El hombre “ejemplar” tiene que compensar la futilidad de sus normas (negativas y referentes a cosas sin importancia) con un enorme rigor en seguirlas. De esta manera, al evitar toda excepción en su cumplimiento, adquiere su conducta cierta cómica grandeza. Irónicamente hacia contar el padre de Pio Baroja, como una de sus hazañas, no haber visto nunca jama un drama de Echegaray y haber estado solo en la Puerta del Sol. Cosas parecidas, solo que en serio, constituyen la heroicidad habitual de los hombres “ejemplares”, que vienen a ser la novela por entregas de la virtud. La perfección moral, como toda perfección, es una cualidad deportiva, algo que se añade lujosamente a lo que es necesario eh imprescindible. De aquí que, como en todo deporte, contenga la perfección moral en un grano de ironía y se sienta a si misma sin patetismo alguno. La mera corrección moral es cosa con que no tiene sentido jugar; porque significa el mínimo de lo exigible.
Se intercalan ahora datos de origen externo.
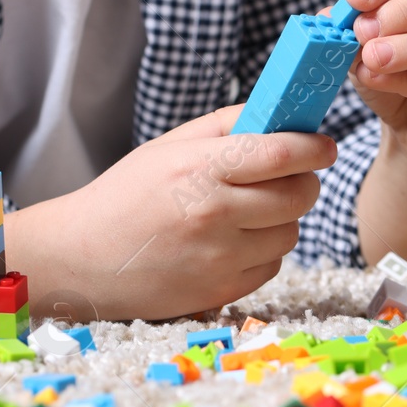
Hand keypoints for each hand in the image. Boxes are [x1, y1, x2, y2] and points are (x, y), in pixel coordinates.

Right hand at [3, 105, 335, 321]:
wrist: (82, 258)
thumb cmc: (128, 194)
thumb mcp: (170, 146)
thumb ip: (227, 125)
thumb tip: (282, 115)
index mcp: (199, 167)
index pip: (280, 154)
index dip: (314, 149)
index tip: (325, 147)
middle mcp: (213, 213)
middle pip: (298, 196)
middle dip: (305, 183)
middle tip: (293, 177)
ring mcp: (218, 257)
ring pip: (290, 233)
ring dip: (282, 220)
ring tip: (250, 212)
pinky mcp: (220, 290)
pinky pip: (272, 266)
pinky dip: (264, 252)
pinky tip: (234, 242)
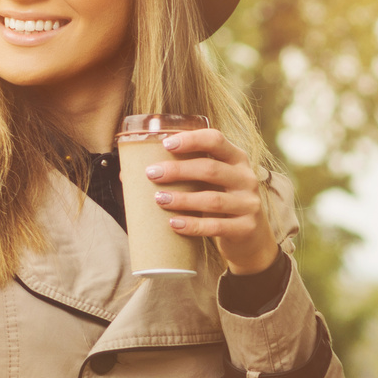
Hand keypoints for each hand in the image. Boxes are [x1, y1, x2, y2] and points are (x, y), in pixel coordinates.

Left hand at [145, 126, 279, 275]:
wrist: (250, 237)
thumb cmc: (219, 202)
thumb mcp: (210, 183)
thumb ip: (181, 174)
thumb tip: (127, 174)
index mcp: (236, 158)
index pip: (216, 140)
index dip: (191, 139)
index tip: (165, 144)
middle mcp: (245, 178)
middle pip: (210, 169)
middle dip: (178, 170)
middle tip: (151, 173)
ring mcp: (248, 204)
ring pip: (212, 199)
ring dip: (182, 199)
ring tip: (158, 199)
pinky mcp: (245, 228)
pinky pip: (216, 226)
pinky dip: (193, 225)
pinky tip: (174, 224)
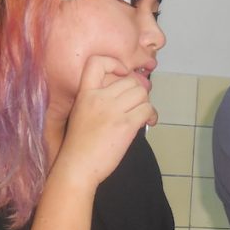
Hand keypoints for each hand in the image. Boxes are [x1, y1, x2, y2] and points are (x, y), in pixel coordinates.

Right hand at [55, 55, 157, 187]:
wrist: (77, 167)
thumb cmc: (80, 145)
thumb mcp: (82, 114)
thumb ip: (99, 101)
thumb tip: (127, 94)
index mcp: (85, 94)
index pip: (97, 63)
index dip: (114, 63)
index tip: (122, 74)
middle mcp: (99, 98)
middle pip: (131, 81)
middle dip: (138, 92)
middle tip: (137, 105)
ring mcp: (112, 111)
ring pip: (142, 93)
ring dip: (146, 104)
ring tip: (143, 115)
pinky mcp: (125, 125)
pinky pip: (148, 109)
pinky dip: (152, 115)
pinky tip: (148, 122)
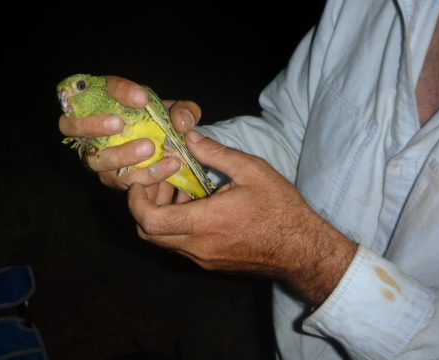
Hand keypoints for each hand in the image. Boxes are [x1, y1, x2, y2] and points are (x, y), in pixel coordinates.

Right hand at [58, 75, 201, 189]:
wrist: (168, 151)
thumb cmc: (163, 122)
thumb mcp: (177, 112)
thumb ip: (183, 110)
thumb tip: (180, 123)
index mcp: (99, 100)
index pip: (97, 88)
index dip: (116, 91)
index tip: (142, 97)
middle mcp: (87, 128)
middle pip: (70, 125)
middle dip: (93, 125)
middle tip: (120, 124)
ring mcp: (95, 155)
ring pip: (95, 158)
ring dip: (119, 154)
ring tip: (149, 148)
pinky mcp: (111, 177)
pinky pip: (121, 179)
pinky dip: (145, 174)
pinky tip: (167, 167)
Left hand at [127, 131, 357, 304]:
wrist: (302, 250)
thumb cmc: (280, 208)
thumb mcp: (251, 170)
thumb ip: (215, 153)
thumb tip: (189, 136)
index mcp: (204, 222)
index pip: (149, 220)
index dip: (135, 200)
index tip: (141, 180)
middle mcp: (197, 246)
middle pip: (148, 233)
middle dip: (144, 206)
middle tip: (158, 182)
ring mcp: (202, 259)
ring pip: (163, 241)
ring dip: (160, 216)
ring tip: (178, 190)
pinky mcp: (210, 263)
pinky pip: (180, 247)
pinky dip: (176, 227)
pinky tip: (194, 206)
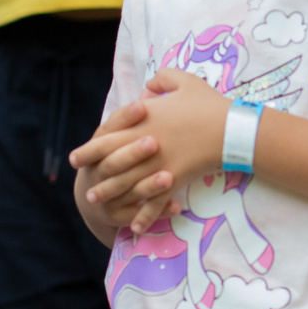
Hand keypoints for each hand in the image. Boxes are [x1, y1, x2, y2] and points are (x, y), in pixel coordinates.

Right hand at [70, 97, 176, 229]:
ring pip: (126, 190)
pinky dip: (156, 212)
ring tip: (168, 177)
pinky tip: (175, 205)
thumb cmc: (115, 153)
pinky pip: (136, 215)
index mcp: (101, 144)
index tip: (144, 106)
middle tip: (154, 142)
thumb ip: (133, 112)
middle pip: (113, 161)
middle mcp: (99, 169)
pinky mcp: (116, 215)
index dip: (126, 117)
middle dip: (132, 152)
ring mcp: (106, 194)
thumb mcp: (117, 132)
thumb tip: (151, 88)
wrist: (92, 195)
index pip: (110, 128)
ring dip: (147, 185)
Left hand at [73, 70, 231, 229]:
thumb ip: (161, 80)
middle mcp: (145, 144)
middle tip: (83, 185)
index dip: (90, 148)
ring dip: (110, 195)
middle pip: (112, 162)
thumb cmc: (208, 104)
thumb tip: (147, 88)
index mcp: (144, 121)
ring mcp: (158, 165)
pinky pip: (154, 202)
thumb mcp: (184, 81)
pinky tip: (134, 227)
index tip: (76, 157)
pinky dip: (144, 215)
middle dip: (94, 174)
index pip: (107, 136)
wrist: (231, 128)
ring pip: (127, 184)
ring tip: (96, 203)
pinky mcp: (173, 180)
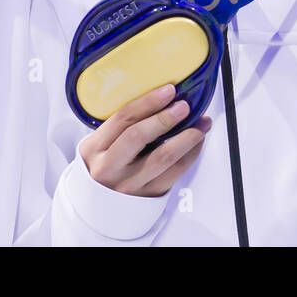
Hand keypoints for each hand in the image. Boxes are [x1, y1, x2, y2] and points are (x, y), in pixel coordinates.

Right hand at [81, 84, 211, 196]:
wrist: (99, 205)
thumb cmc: (105, 165)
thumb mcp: (101, 144)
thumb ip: (122, 126)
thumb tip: (162, 100)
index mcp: (94, 148)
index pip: (123, 119)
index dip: (148, 102)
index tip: (168, 90)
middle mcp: (109, 167)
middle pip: (139, 136)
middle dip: (165, 118)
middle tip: (184, 106)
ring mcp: (129, 184)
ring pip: (164, 156)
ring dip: (187, 136)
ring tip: (202, 123)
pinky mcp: (149, 195)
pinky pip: (176, 172)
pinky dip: (191, 153)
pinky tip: (197, 141)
Pero la perfección no nos la exige nadie; la ponemos o intentamos nosotros por libérrimo acto de albedrío, y, sin duda, merced a que nos complace su ejercicio. De aquí que el hombre perfecto en algo, siente la fruición de faltar alguna vez sus propias normas y caer, por decirlo así, en pecado. Otra cosa es idolatría de la norma, como si esta tuviese por su materia misma un valor absoluto y fuese necesaria. Pero la norma de perfección vale simplemente como la meta para la carrera. Lo importante es correr hacia ella, y el que no la alcanza no queda por ello ni muerto ni deshonrado. El tirano de Siracusa que mando fustigar a su hijo porque tocaba demasiado bien la flauta, hizo lo que debía. Porque tocar sin defecto la flauta solo puede conseguirlo quien haga de ello un oficio, y no es el de flautista oficio adecuado al hijo de un príncipe. Parejamente es ilícito hacer de la ejemplaridad virtud una profesión. Por eso el hombre de tacto se complace en faltar de cuando en cuando la normas que el mismo se ha impuesto, en quebrar su efectiva ejemplaridad a fin de dejar un breve hueco entre su vida y la perfección abstracta que le sirve de meta. Nuestra existencia no debe ser un paradigma, sino un sesgado curso entre los modelos que a la vez nos aproxima a ellos y gentilmente los evita. Algo así como, según Nietzsche es la buena prosa: la cual se hace siempre en vista del verso, eludiéndolo con grácil fuga en el momento decisivo.